Don't expect to see the origin-based sales tax emerge. It's a concept that is beyond most politicians' ring of risk taking. Politicians, understandably, are far more comfortable legislating in the margins and proffering nice-sounding bill titles like the “Marketplace Fairness Act.”
But as economics Professor Thomas DiLorenzo of Loyola College of Maryland recently wrote: “Whenever Congress starts talking about 'marketplace fairness,' it's time to hold on to your wallet.”
Call your senator. Tell him “no” on the Internet tax.
• Article I, Section 8, Clause 3 (the “Commerce Clause”) “[The Congress shall have power] “To regulate commerce with foreign nations, and among the several states, and with the Indian tribes.”
• Article I, Section 9, Clauses 5 and 6: “No tax or duty shall be laid on articles exported from any state. No preference shall be given by any regulation of commerce or revenue to the ports of one state over those of another: nor shall vessels bound to, or from, one state, be obliged to enter, clear, or pay duties in another.”
• Article I, Section 10, Clauses 2 and 3 (additional shipping / trading protections): “No state shall, without the consent of Congress, lay any imposts or duties on imports or exports . . . [or] lay any duty of tonnage. . . . ”
• Article I, Section 10, Clause 3 (the “Compact Clause”): “No state shall, without the consent of Congress . . . enter into any agreement or compact with another state, or with a foreign power. . . . ”
• Article IV, Section 2, Clause 1 (the “Privileges and Immunities Clause”): “The citizens of each State are entitled to all the Privileges and Immunities of Citizens in the several States.” (Intended to prevent states from discriminating against constitutional rights of out-of-state citizens.)
• Article VI, Clause 2 (the “Supremacy Clause”): “This Constitution . . . shall be the supreme law of the land.” (Made it clear that when state laws came into conflict with each other or national laws, federal law was to prevail.)

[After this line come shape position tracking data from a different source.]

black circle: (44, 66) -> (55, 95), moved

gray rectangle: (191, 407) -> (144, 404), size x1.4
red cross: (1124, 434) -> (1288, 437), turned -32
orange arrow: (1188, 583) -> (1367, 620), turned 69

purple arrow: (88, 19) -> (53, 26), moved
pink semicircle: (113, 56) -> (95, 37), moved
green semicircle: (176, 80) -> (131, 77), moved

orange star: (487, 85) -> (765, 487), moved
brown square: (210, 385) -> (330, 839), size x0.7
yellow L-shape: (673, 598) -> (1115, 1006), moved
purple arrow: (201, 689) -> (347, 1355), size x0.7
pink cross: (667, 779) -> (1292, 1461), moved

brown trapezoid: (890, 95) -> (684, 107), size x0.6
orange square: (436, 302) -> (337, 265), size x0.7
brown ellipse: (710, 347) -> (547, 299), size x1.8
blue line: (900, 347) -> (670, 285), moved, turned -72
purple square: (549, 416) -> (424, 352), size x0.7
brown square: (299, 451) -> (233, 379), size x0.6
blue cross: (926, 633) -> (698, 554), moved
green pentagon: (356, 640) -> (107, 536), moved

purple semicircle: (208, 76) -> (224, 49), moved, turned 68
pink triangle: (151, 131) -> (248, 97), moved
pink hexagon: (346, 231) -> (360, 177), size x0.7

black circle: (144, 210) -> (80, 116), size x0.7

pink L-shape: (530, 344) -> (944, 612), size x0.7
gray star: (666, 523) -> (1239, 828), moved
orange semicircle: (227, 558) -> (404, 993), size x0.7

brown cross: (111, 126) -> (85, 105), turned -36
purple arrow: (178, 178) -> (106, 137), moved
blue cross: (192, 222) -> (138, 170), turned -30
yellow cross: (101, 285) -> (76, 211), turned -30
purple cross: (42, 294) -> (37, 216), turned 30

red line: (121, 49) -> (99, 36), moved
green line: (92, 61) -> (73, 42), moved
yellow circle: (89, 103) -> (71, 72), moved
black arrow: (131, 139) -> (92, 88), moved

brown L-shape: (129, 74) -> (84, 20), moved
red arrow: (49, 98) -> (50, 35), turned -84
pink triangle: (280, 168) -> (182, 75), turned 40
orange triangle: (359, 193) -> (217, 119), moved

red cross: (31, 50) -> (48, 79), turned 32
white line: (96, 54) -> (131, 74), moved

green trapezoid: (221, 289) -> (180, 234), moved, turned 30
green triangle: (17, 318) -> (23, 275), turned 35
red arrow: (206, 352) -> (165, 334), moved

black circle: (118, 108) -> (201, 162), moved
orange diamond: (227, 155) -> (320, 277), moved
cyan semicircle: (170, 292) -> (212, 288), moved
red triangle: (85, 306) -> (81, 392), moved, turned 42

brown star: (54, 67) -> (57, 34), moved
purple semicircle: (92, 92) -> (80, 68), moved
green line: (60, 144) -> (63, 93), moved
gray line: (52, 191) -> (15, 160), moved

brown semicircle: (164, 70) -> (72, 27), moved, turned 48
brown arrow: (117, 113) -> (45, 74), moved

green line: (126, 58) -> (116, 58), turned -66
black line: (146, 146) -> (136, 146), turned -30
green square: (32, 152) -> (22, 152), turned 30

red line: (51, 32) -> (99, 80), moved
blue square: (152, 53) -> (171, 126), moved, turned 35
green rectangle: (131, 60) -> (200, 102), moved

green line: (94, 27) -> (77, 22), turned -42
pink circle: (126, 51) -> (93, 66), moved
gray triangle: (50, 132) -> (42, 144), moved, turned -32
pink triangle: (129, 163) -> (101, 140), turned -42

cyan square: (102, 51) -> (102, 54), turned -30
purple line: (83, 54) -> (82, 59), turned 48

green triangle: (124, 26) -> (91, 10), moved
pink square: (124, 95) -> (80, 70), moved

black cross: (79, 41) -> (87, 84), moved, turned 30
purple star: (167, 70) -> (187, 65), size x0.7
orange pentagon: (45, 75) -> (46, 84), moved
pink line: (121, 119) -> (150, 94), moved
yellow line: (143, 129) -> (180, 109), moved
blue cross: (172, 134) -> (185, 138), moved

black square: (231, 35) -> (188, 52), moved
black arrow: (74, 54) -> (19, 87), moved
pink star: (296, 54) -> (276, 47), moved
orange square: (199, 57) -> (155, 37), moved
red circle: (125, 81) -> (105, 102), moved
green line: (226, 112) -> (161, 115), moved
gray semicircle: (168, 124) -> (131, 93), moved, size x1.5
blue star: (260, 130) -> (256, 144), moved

How Florida Senate Bill 316 defines nexus:
In addition to the nexus creation provisions of current law, that an out-of-state dealer has nexus with Florida and is therefore obligated to collect tax if a person other than the dealer (excluding common carriers) engages in any of the following activities within Florida:
• Sells a similar line of products as the dealer and does so under a similar business name;
• Maintains an office, distribution facility, warehouse, or similar place of business to facilitate delivery of products or services sold by that dealer to in-state customers;
• Uses trademarks, service marks, or trade names that are the same or substantially similar to those used by the dealer;
• Delivers, installs, assembles, or performs maintenance services for the dealer's Florida customers;
• Facilitates the dealer's delivery of property to customers in this state by allowing the dealer's customers to pick up property at a distribution, warehouse, or similar place of business maintained by the person;
• Conducts any other activities in this state which are significantly associated with the dealer's ability to establish and maintain a market in Florida for the dealer's sales.